Bethany stirred uneasily. Language! Another button popped open.

‘Perhaps they did,’ said Dr Holly, ‘perhaps I am,’ and Carl May smiled. He always won, in the end.

‘Time was,’ said Carl May, ‘when you’d have bubbled the vats and brewed the broth and grown a million million brain cells and not have had the bother of asking in living twins and parking electrodes into their brains, and perhaps the time will come again, sooner than you think.’

‘Do you think so?’ asked Dr Holly. ‘At least stimulating the pleasure centres of consenting twins, triplets, quads if we’re very lucky, is ethical.’

‘Ethical smethical,’ said Carl May. ‘What do you think Martins are doing in the other labs, or don’t you ask? Pushing ahead with what you began but didn’t have the guts to see through. The transfer of nuclei, perfect and whole, dried not frozen, from the frog right up to the mammal – and by mammal I mean human, you bet I do.’
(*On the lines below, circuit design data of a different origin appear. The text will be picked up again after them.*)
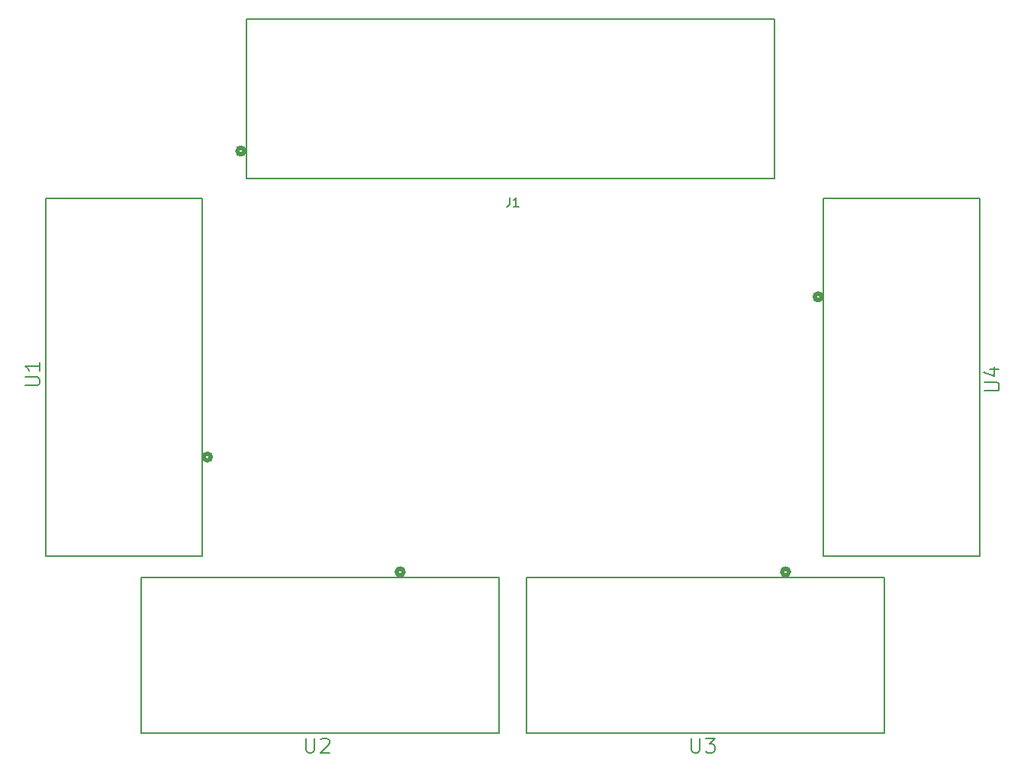
<source format=gbr>
%TF.GenerationSoftware,KiCad,Pcbnew,7.0.5-0*%
%TF.CreationDate,2023-07-18T13:45:43-04:00*%
%TF.ProjectId,quad_sipm,71756164-5f73-4697-906d-2e6b69636164,rev?*%
%TF.SameCoordinates,Original*%
%TF.FileFunction,Legend,Top*%
%TF.FilePolarity,Positive*%
%FSLAX46Y46*%
G04 Gerber Fmt 4.6, Leading zero omitted, Abs format (unit mm)*
G04 Created by KiCad (PCBNEW 7.0.5-0) date 2023-07-18 13:45:43*
%MOMM*%
%LPD*%
G01*
G04 APERTURE LIST*
%ADD10C,0.150000*%
%ADD11C,0.152400*%
%ADD12C,0.508000*%
G04 APERTURE END LIST*
D10*
%TO.C,U3*%
X119912977Y-132596594D02*
X119912977Y-133925036D01*
X119912977Y-133925036D02*
X119991120Y-134081323D01*
X119991120Y-134081323D02*
X120069264Y-134159467D01*
X120069264Y-134159467D02*
X120225551Y-134237610D01*
X120225551Y-134237610D02*
X120538126Y-134237610D01*
X120538126Y-134237610D02*
X120694413Y-134159467D01*
X120694413Y-134159467D02*
X120772556Y-134081323D01*
X120772556Y-134081323D02*
X120850700Y-133925036D01*
X120850700Y-133925036D02*
X120850700Y-132596594D01*
X121475849Y-132596594D02*
X122491716Y-132596594D01*
X122491716Y-132596594D02*
X121944711Y-133221743D01*
X121944711Y-133221743D02*
X122179142Y-133221743D01*
X122179142Y-133221743D02*
X122335429Y-133299887D01*
X122335429Y-133299887D02*
X122413573Y-133378030D01*
X122413573Y-133378030D02*
X122491716Y-133534318D01*
X122491716Y-133534318D02*
X122491716Y-133925036D01*
X122491716Y-133925036D02*
X122413573Y-134081323D01*
X122413573Y-134081323D02*
X122335429Y-134159467D01*
X122335429Y-134159467D02*
X122179142Y-134237610D01*
X122179142Y-134237610D02*
X121710280Y-134237610D01*
X121710280Y-134237610D02*
X121553993Y-134159467D01*
X121553993Y-134159467D02*
X121475849Y-134081323D01*
%TO.C,U4*%
X152408594Y-94056622D02*
X153737036Y-94056622D01*
X153737036Y-94056622D02*
X153893323Y-93978479D01*
X153893323Y-93978479D02*
X153971467Y-93900335D01*
X153971467Y-93900335D02*
X154049610Y-93744048D01*
X154049610Y-93744048D02*
X154049610Y-93431473D01*
X154049610Y-93431473D02*
X153971467Y-93275186D01*
X153971467Y-93275186D02*
X153893323Y-93197043D01*
X153893323Y-93197043D02*
X153737036Y-93118899D01*
X153737036Y-93118899D02*
X152408594Y-93118899D01*
X152955599Y-91634170D02*
X154049610Y-91634170D01*
X152330451Y-92024888D02*
X153502605Y-92415606D01*
X153502605Y-92415606D02*
X153502605Y-91399739D01*
%TO.C,U2*%
X77139377Y-132596594D02*
X77139377Y-133925036D01*
X77139377Y-133925036D02*
X77217520Y-134081323D01*
X77217520Y-134081323D02*
X77295664Y-134159467D01*
X77295664Y-134159467D02*
X77451951Y-134237610D01*
X77451951Y-134237610D02*
X77764526Y-134237610D01*
X77764526Y-134237610D02*
X77920813Y-134159467D01*
X77920813Y-134159467D02*
X77998956Y-134081323D01*
X77998956Y-134081323D02*
X78077100Y-133925036D01*
X78077100Y-133925036D02*
X78077100Y-132596594D01*
X78780393Y-132752881D02*
X78858537Y-132674738D01*
X78858537Y-132674738D02*
X79014824Y-132596594D01*
X79014824Y-132596594D02*
X79405542Y-132596594D01*
X79405542Y-132596594D02*
X79561829Y-132674738D01*
X79561829Y-132674738D02*
X79639973Y-132752881D01*
X79639973Y-132752881D02*
X79718116Y-132909169D01*
X79718116Y-132909169D02*
X79718116Y-133065456D01*
X79718116Y-133065456D02*
X79639973Y-133299887D01*
X79639973Y-133299887D02*
X78702249Y-134237610D01*
X78702249Y-134237610D02*
X79718116Y-134237610D01*
%TO.C,U1*%
X45964104Y-93457572D02*
X47292546Y-93457572D01*
X47292546Y-93457572D02*
X47448833Y-93379429D01*
X47448833Y-93379429D02*
X47526977Y-93301285D01*
X47526977Y-93301285D02*
X47605120Y-93144998D01*
X47605120Y-93144998D02*
X47605120Y-92832423D01*
X47605120Y-92832423D02*
X47526977Y-92676136D01*
X47526977Y-92676136D02*
X47448833Y-92597993D01*
X47448833Y-92597993D02*
X47292546Y-92519849D01*
X47292546Y-92519849D02*
X45964104Y-92519849D01*
X47605120Y-90878833D02*
X47605120Y-91816556D01*
X47605120Y-91347694D02*
X45964104Y-91347694D01*
X45964104Y-91347694D02*
X46198535Y-91503982D01*
X46198535Y-91503982D02*
X46354822Y-91660269D01*
X46354822Y-91660269D02*
X46432966Y-91816556D01*
%TO.C,J1*%
X99742666Y-72606819D02*
X99742666Y-73321104D01*
X99742666Y-73321104D02*
X99695047Y-73463961D01*
X99695047Y-73463961D02*
X99599809Y-73559200D01*
X99599809Y-73559200D02*
X99456952Y-73606819D01*
X99456952Y-73606819D02*
X99361714Y-73606819D01*
X100742666Y-73606819D02*
X100171238Y-73606819D01*
X100456952Y-73606819D02*
X100456952Y-72606819D01*
X100456952Y-72606819D02*
X100361714Y-72749676D01*
X100361714Y-72749676D02*
X100266476Y-72844914D01*
X100266476Y-72844914D02*
X100171238Y-72892533D01*
D11*
%TO.C,U3*%
X141325600Y-132054600D02*
X141325600Y-114757200D01*
X141325600Y-114757200D02*
X101600000Y-114757200D01*
X101600000Y-132054600D02*
X141325600Y-132054600D01*
X101600000Y-114757200D02*
X101600000Y-132054600D01*
D12*
X129971800Y-114147600D02*
G75*
G03*
X130733800Y-114147600I381000J0D01*
G01*
X130733800Y-114147600D02*
G75*
G03*
X129971800Y-114147600I-381000J0D01*
G01*
D11*
%TO.C,U4*%
X151866600Y-72644000D02*
X134569200Y-72644000D01*
X134569200Y-72644000D02*
X134569200Y-112369600D01*
X151866600Y-112369600D02*
X151866600Y-72644000D01*
X134569200Y-112369600D02*
X151866600Y-112369600D01*
D12*
X133959600Y-83997800D02*
G75*
G03*
X133959600Y-83235800I0J381000D01*
G01*
X133959600Y-83235800D02*
G75*
G03*
X133959600Y-83997800I0J-381000D01*
G01*
%TO.C,U2*%
X87960200Y-114147600D02*
G75*
G03*
X87198200Y-114147600I-381000J0D01*
G01*
X87198200Y-114147600D02*
G75*
G03*
X87960200Y-114147600I381000J0D01*
G01*
D11*
X58826400Y-114757200D02*
X58826400Y-132054600D01*
X58826400Y-132054600D02*
X98552000Y-132054600D01*
X98552000Y-114757200D02*
X58826400Y-114757200D01*
X98552000Y-132054600D02*
X98552000Y-114757200D01*
%TO.C,U1*%
X48285400Y-112369600D02*
X65582800Y-112369600D01*
X65582800Y-112369600D02*
X65582800Y-72644000D01*
X48285400Y-72644000D02*
X48285400Y-112369600D01*
X65582800Y-72644000D02*
X48285400Y-72644000D01*
D12*
X66192400Y-101015800D02*
G75*
G03*
X66192400Y-101777800I0J-381000D01*
G01*
X66192400Y-101777800D02*
G75*
G03*
X66192400Y-101015800I0J381000D01*
G01*
D11*
%TO.C,J1*%
X70540017Y-52805000D02*
X70540017Y-70458000D01*
X70540017Y-70458000D02*
X129103983Y-70458000D01*
X129103983Y-52805000D02*
X70540017Y-52805000D01*
X129103983Y-70458000D02*
X129103983Y-52805000D01*
D12*
X70286004Y-67437000D02*
G75*
G03*
X70286004Y-67437000I-381000J0D01*
G01*
%TD*%
M02*

</source>
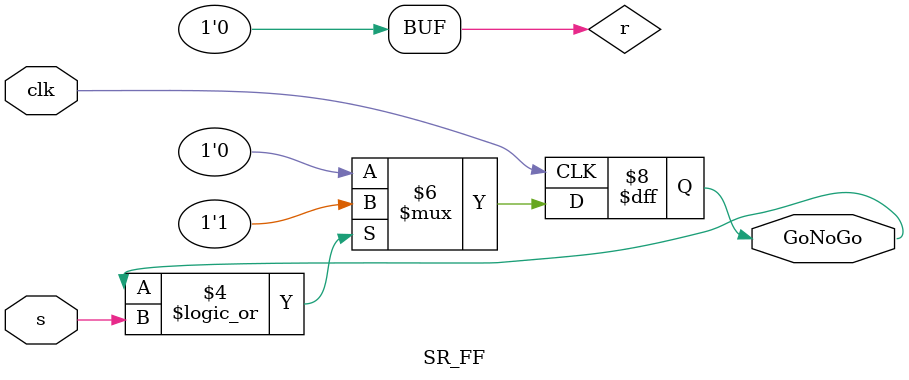
<source format=v>
`timescale 1ns / 1ps


module SR_FF(
input clk, s, 
output reg GoNoGo
    );
    
    wire r;
    assign r = 0; 
    always @ (posedge clk ) 
    begin
    if ( GoNoGo == 1 || s == 1)
    begin
    GoNoGo <= 1; 
    end else     
    begin 
    GoNoGo <= 0;
    end
   
    end
    
endmodule

</source>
‘So much is interesting,’ said Dr Holly. ‘There is more to science than genetic engineering. Perhaps, as you say, the field should be left to younger men.’

‘Potter on, potter on,’ sang Carl May sweetly, which meant he was taken aback, ‘to the end of the road, and you’ll never walk again,’ and he pinched Bethany so that she squealed and leant forward and the next button came undone.

‘Walk on, walk on,’ corrected Dr Holly, ‘to the end of the road, and you’ll never walk alone.’

‘How’s the wife?’ asked Carl May kindly. ‘She must be getting on.’

‘She’s very well,’ said Dr Holly.

‘No arthritis, no spondylitis? A fluttering of Alzheimer’s in the brain?’

‘A little,’ admitted Dr Holly.

‘Pottering on to the end of the road,’ said Carl May. ‘I really must take young Bethany home. Look at her! I’ll be back for your answer within the week. A plague on your living twins, I say. I need you back in the field. Money no object.’

Dr Holly nodded and smiled vaguely as if he hadn’t quite understood, but Carl May seemed satisfied and left with a cheery ‘Hey ho, the holly’, and when he was gone, in spite of the relief that he was gone, Dr Holly’s office seemed oddly dull and quiet, as if Carl May had sucked out all the energy through the door, like juice from a hole in the skin of an orange, leaving nothing but pith and fibre behind. He wondered what would happen next and he hadn’t wondered that for quite a while.